Roma 2012 / Spose celestiali dei Mari di pianura

Due anni dopo il bel Silent Souls (presentato al festival di Venezia 2010) il russo Aleksey Fedorchenko torna al cinema con Spose celestiali dei Mari di pianura, presentato in concorso, opera che si pone nel solco della precedente come secondo capitolo di un ciclo dedicato alle etnie in via di sparizione della Russia orientale.

L’approccio al contempo antropologico e aneddotico dell’autore si ritrova qui affermato con ancora maggiore evidenza attraverso l’utilizzo di una struttura aperta, ricalcata sul modello pasoliniano del Decameron, e grazie ad uno sguardo che, senza giudicare né tenersi a distanza, metta in scena tante piccole storie accompagnando le vicende dei personaggi con affetto e partecipazione.

L’incipit mette subito a fuoco il tema dominante dell’opera: una ragazza con il viso pieno di nei prepara amorevolmente una sorta di piccolo banchetto da offrire alla divinità locale per ottenere in cambio un aspetto più grazioso. Il sesso, vera e propria ossessione dei personaggi, è presentato di volta in volta come minaccia, sogno irraggiungibile, atto liberatorio, colpa, peccato, rito d’iniziazione alla vita adulta.
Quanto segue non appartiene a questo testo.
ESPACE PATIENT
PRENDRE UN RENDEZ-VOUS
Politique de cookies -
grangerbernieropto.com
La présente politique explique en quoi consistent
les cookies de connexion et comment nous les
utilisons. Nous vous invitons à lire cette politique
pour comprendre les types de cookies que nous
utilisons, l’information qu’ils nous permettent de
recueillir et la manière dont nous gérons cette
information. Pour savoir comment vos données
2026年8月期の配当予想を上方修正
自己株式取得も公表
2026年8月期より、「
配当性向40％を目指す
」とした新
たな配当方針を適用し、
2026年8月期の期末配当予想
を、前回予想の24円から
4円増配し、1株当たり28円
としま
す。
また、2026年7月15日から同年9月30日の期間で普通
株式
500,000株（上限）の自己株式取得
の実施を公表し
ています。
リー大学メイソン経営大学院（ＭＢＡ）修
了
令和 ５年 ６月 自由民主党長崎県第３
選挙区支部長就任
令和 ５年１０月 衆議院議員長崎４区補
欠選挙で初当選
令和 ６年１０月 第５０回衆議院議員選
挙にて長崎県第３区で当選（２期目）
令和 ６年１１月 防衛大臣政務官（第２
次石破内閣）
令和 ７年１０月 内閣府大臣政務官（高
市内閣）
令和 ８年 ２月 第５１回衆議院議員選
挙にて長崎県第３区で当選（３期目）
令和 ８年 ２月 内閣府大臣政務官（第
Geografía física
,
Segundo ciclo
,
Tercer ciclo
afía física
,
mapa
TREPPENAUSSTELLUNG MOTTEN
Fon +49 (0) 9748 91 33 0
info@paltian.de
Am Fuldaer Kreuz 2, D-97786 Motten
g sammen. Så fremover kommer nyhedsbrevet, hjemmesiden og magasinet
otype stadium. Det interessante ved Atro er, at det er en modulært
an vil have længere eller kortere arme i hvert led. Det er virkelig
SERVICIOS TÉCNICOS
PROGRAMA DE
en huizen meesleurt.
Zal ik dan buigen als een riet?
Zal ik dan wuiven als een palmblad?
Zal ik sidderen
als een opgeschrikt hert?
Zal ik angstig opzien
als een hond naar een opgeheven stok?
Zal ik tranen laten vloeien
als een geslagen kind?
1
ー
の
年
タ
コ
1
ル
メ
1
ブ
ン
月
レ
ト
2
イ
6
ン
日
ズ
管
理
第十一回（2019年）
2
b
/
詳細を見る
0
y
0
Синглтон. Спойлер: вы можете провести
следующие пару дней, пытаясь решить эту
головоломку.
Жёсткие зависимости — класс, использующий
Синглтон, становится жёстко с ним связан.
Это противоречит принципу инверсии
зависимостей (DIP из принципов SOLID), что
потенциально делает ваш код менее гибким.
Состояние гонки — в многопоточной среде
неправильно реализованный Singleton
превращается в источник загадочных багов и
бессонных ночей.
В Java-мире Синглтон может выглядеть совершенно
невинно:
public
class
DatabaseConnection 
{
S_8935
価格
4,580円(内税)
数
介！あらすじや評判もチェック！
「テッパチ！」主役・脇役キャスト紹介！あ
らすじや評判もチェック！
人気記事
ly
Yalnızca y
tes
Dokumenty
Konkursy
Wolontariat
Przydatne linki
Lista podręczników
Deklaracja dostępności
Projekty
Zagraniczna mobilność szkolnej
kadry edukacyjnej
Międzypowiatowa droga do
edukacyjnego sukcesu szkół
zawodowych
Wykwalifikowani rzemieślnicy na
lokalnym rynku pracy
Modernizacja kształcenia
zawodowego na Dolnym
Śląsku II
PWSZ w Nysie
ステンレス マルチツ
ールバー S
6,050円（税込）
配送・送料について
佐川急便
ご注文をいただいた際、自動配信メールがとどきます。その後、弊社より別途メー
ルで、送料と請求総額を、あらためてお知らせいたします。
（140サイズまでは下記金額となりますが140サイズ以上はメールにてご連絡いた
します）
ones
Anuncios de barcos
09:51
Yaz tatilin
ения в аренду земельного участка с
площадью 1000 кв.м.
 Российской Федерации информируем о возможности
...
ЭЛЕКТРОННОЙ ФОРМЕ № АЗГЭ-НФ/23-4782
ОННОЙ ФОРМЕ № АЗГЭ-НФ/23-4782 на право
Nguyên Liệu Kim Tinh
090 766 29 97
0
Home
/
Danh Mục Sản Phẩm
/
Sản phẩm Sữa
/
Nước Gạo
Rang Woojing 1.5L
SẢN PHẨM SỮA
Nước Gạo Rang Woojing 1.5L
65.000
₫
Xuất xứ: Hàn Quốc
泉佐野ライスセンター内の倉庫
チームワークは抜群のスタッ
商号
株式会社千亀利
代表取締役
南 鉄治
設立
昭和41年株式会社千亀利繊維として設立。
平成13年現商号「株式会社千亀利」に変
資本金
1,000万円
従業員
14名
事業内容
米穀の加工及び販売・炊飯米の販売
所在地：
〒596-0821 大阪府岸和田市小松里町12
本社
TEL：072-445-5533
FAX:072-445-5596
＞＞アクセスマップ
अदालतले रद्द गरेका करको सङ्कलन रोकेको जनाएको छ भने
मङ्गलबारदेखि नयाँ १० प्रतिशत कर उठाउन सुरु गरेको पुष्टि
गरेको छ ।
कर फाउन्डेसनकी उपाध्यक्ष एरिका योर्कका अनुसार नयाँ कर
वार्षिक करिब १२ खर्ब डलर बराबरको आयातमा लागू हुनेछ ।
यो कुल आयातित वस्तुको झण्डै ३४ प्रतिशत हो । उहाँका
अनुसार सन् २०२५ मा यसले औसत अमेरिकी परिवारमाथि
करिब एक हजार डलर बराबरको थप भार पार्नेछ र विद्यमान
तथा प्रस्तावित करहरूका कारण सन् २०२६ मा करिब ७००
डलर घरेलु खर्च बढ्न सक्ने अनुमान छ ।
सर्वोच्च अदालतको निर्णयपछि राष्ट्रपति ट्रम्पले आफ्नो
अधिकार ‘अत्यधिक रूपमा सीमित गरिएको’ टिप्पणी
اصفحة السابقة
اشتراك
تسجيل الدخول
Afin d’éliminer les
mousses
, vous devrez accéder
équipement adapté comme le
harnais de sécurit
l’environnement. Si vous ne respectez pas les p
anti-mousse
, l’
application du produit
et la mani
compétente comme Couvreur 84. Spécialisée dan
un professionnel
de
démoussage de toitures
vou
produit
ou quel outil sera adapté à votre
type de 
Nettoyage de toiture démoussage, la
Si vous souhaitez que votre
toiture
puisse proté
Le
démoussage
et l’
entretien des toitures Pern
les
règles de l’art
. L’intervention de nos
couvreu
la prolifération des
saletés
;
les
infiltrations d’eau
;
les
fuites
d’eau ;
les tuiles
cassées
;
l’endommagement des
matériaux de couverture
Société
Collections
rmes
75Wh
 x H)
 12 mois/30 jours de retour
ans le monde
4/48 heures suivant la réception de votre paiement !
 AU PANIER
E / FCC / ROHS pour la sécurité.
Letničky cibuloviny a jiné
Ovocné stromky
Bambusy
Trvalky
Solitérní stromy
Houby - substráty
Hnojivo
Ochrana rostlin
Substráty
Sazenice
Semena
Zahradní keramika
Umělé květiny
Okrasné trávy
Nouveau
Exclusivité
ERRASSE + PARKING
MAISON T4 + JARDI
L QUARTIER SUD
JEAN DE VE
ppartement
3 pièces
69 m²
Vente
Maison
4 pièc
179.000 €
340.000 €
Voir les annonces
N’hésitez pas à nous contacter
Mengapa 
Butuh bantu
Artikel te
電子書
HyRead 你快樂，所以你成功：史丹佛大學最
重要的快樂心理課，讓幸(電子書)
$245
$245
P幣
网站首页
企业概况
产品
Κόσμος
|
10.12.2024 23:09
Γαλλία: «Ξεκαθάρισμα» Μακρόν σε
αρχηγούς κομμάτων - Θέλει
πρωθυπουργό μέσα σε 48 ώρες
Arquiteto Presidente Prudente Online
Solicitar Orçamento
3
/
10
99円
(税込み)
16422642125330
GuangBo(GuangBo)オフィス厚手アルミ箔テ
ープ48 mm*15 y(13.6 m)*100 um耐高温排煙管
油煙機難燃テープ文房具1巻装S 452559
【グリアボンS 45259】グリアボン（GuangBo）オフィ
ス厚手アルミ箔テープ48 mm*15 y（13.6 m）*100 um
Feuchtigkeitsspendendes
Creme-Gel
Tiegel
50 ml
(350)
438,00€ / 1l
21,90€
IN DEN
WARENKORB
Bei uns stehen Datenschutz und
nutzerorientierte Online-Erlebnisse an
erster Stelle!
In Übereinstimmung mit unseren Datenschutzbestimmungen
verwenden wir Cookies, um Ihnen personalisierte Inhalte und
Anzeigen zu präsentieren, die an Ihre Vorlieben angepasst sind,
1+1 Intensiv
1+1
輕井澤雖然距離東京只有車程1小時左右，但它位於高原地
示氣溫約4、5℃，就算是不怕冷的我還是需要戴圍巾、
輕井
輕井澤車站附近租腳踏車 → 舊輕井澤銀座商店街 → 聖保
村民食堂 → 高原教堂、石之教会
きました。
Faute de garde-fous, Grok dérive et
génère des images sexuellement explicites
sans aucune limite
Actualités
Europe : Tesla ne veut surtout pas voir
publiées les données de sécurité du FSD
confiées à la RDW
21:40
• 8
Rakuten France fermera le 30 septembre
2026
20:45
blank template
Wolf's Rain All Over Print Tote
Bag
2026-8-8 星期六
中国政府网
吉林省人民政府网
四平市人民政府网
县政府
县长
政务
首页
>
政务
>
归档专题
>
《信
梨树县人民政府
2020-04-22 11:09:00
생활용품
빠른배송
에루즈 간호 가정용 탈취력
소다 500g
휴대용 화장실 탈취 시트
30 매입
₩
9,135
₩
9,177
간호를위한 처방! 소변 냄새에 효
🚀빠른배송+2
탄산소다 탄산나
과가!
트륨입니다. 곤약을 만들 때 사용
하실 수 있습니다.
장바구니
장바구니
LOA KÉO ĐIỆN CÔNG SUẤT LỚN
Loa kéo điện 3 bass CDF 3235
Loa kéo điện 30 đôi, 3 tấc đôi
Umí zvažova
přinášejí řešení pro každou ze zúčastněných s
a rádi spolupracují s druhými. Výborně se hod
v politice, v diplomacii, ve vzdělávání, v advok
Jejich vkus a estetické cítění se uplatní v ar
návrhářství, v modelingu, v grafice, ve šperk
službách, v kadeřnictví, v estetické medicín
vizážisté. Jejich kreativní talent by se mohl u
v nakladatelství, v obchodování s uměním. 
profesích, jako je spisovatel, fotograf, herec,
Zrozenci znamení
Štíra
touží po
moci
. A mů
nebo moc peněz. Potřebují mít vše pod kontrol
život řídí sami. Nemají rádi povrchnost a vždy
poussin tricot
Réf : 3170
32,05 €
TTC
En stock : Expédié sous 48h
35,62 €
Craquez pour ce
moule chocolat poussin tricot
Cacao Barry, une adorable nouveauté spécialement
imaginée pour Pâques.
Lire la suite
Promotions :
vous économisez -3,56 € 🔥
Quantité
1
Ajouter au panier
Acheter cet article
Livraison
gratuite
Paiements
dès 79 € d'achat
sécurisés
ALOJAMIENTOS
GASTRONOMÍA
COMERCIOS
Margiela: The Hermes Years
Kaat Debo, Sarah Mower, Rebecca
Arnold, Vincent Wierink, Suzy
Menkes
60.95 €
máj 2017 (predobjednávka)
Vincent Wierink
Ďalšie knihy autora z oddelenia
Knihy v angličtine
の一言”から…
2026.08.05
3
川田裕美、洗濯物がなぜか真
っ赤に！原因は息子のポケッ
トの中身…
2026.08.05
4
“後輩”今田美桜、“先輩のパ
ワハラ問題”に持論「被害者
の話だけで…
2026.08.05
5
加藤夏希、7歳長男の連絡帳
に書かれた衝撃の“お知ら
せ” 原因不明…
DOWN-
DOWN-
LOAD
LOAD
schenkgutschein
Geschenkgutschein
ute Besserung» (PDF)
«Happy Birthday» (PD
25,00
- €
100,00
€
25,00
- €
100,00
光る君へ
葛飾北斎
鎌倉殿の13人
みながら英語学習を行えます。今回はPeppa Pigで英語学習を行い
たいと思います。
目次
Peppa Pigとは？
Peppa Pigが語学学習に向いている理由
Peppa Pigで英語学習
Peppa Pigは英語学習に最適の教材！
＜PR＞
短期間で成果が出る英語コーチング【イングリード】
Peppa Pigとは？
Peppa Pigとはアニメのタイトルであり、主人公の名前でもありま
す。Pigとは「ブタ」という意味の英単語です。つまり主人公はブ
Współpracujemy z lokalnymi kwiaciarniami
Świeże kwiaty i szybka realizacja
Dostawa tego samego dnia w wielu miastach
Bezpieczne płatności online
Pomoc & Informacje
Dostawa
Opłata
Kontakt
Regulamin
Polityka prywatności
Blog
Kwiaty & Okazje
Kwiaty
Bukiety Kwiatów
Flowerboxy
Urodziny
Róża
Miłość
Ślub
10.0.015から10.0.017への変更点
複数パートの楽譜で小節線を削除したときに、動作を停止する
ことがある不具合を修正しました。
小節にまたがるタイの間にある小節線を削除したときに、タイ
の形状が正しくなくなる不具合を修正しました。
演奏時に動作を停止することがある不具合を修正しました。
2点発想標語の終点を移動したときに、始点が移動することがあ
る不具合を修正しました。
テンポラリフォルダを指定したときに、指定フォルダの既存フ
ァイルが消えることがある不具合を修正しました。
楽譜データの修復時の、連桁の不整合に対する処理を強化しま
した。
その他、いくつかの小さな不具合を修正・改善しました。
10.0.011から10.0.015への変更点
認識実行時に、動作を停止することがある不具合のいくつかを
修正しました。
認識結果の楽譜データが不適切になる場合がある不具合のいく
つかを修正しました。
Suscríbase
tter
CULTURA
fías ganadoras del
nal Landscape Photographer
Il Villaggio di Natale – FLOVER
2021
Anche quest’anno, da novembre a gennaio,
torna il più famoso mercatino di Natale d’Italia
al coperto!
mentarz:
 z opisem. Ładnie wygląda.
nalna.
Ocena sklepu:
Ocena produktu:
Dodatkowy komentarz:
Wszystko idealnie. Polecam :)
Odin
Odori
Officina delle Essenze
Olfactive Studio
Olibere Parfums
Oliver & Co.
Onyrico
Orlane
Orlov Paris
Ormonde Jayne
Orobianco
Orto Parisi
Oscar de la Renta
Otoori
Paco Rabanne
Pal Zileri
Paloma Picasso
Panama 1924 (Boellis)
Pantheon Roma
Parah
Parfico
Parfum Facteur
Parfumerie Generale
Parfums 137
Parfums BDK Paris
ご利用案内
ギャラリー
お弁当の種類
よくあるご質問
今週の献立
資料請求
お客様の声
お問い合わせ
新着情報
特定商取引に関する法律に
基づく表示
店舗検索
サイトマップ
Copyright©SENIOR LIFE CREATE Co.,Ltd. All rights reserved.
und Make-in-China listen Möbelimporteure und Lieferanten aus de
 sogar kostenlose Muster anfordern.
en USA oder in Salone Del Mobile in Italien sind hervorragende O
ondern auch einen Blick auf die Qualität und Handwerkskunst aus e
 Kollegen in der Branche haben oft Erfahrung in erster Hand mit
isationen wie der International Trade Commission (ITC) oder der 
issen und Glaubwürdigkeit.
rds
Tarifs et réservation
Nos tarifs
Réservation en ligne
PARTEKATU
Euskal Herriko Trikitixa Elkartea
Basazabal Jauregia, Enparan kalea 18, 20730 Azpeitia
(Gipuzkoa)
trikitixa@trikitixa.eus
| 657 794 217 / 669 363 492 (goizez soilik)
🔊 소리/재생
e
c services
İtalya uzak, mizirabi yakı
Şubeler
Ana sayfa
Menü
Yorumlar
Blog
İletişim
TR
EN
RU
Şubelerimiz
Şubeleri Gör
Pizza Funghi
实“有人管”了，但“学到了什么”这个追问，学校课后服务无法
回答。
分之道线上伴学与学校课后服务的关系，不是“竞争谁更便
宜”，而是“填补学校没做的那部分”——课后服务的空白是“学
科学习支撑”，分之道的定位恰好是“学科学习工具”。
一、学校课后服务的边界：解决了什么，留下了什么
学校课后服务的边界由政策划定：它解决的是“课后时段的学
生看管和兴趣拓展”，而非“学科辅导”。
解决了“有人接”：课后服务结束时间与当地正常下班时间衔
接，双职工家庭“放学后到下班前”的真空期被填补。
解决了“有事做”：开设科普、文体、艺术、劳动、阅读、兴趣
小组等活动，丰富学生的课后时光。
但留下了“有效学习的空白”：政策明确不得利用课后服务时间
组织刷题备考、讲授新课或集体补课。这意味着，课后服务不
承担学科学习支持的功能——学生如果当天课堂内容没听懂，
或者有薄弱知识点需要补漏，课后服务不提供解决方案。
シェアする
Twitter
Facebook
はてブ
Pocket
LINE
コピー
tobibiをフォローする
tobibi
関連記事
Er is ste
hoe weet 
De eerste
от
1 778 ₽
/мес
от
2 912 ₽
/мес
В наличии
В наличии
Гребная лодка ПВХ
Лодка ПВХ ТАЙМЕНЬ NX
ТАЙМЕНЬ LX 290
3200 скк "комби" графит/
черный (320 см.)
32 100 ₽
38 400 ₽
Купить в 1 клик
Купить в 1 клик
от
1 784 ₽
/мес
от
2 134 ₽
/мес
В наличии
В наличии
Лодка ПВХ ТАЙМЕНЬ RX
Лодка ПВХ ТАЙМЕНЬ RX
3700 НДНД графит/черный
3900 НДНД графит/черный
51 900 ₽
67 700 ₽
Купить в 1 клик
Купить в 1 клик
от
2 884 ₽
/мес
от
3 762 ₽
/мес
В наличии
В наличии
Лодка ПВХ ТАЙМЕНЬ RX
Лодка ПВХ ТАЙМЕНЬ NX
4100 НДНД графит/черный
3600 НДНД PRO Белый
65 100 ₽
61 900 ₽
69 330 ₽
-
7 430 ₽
Come nella Trilogia della vita di Pasolini il piacere della carne va di pari passo con la paura e la presenza incombente della morte, che in alcuni casi addirittura torna ad ossessionare i vivi, oppure sopraggiunge pochi fotogrammi dopo l’avvento dell’amore o il coronamento di un matrimonio. Al contrario di Pasolini però, Fedorchenko non solo frantuma ancora di più la narrazione (gli episodi di cui si compone il film sono addirittura 23), dimostrando così facendo che a contare sono più che le singole storie (alcune talmente brevi da sembrare delle freddure) la visione d’insieme che le stesse offrono, ma anche nell’intento antropologico insisto nell’operazione. Per Fedorchenko la messa in scena di storie, aneddoti, riti del popolo Mari può avvenire solo attraverso la totale adesione al loro universo filosofico e religioso.

Una visione dal di dentro che solo all’inizio lascia perplessi: l’eccessiva frammentazione della narrazione produce un effetto respingente che allontana gli spettatori dal film. Procedendo le cose cambiano nel momento in cui il ritmo cresce contemporaneamente con la progressiva brevità dei frammenti. Così un passo per volta, un racconto per volta, impariamo a conoscere gli uomini e le donne di questo popolo ridendo e piangendo delle loro avventure e – sovente – delle loro disgrazie. Come recita la sinossi, un film alfabeto che si nutre e trova la propria forza nelle storie che racconta, autoalimentandosi minuto dopo minuto. Nonostante molti elementi lascino perplessi non si può negare né apprezzare l’importanza di tale opera, che ricordiamolo, nasce soprattutto dal desiderio di preservare il ricordo di un popolo in via di estinzione.